TENAFLY - As the temperature began to drop and the calendar moved from October to November thoughts of Veteran’s Day began to fill my mind, especially when I think about some of my fellow vets, who I served with in my 22-plus years in the Army National Guard.
The Tenafly High School Tiger Varsity Football program was way ahead of me.
When the Tenafly High School football team held its Centennial Celebration back on September 29 not only did the Tigers play their 77th game all time against Ridgefield Park, but they honored three alumni football players who made the ultimate sacrifice in the war in Vietnam.
Interestingly, none of these heroes lived in Tenafly.
William Sheldon Davis III, Tenafly class of 1954, lived in Demarest. In addition to playing football Davis starred in track and field and, as a result, is a member of the Tenafly Athletics Hall of Fame. He was a captain in the Air Force and was killed September 19, 1966 in a plane crash. Davis was inducted into the Tenafly High School Athletics Hall of Fame in 2005.

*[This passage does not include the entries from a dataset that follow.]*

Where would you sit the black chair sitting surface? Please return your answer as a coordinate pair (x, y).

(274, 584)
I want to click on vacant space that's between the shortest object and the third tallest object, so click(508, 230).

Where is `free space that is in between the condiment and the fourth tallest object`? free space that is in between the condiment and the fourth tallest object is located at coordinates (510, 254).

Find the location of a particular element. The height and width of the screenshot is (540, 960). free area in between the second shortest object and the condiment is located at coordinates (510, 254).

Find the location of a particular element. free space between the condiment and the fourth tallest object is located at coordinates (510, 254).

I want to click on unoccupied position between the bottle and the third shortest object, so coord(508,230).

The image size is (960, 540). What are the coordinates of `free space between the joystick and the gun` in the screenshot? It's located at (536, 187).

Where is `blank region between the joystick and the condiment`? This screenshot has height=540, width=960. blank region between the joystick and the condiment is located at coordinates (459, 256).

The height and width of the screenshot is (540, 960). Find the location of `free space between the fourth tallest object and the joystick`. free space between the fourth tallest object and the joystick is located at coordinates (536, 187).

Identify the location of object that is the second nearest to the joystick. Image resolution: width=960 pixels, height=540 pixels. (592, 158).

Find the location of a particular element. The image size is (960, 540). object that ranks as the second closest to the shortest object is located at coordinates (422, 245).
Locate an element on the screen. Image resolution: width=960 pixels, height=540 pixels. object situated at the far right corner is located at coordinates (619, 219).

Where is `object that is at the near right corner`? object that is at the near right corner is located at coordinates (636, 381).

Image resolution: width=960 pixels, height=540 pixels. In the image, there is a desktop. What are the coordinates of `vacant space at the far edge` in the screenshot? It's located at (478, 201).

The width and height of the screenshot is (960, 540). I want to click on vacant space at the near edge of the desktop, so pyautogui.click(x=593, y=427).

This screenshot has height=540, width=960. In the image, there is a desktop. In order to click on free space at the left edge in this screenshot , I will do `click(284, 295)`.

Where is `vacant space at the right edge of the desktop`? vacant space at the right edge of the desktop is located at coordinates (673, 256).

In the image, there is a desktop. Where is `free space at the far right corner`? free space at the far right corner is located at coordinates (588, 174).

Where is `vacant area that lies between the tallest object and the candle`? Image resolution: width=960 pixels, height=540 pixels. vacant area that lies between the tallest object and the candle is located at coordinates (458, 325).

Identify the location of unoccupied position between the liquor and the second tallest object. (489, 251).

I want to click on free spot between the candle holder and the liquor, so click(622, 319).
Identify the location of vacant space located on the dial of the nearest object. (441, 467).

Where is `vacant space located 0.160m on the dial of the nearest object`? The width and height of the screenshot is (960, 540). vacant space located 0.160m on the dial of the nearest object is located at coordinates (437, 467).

Davis was an outstanding quarter-miler, anchoring the Penn Relays team victory and turning in times of 51.8 and 49.1 in events, He captained the NNJIL title team, earned First Team All-County honors and was named the “Most Athletic” of his senior class.
Michael Wayne Berkery, class of ’62, lived in Alpine. He was a casualty in a gun battle on February 5, 1968, less than two months after his tour began. He was a second lieutenant in the Marine Corps.
John Michael Kapeluck, class of ’64, lived in Cresskill. He lost his life in a firefight on November 8, 1967, five months after his deployment.
“Tonight’s game is dedicated in their honor,” Sam Bruno, THS class of ’74, said as the ceremonies began. “They shall grow not old, as we that are left, grow old. Nor shall they be forgotten.”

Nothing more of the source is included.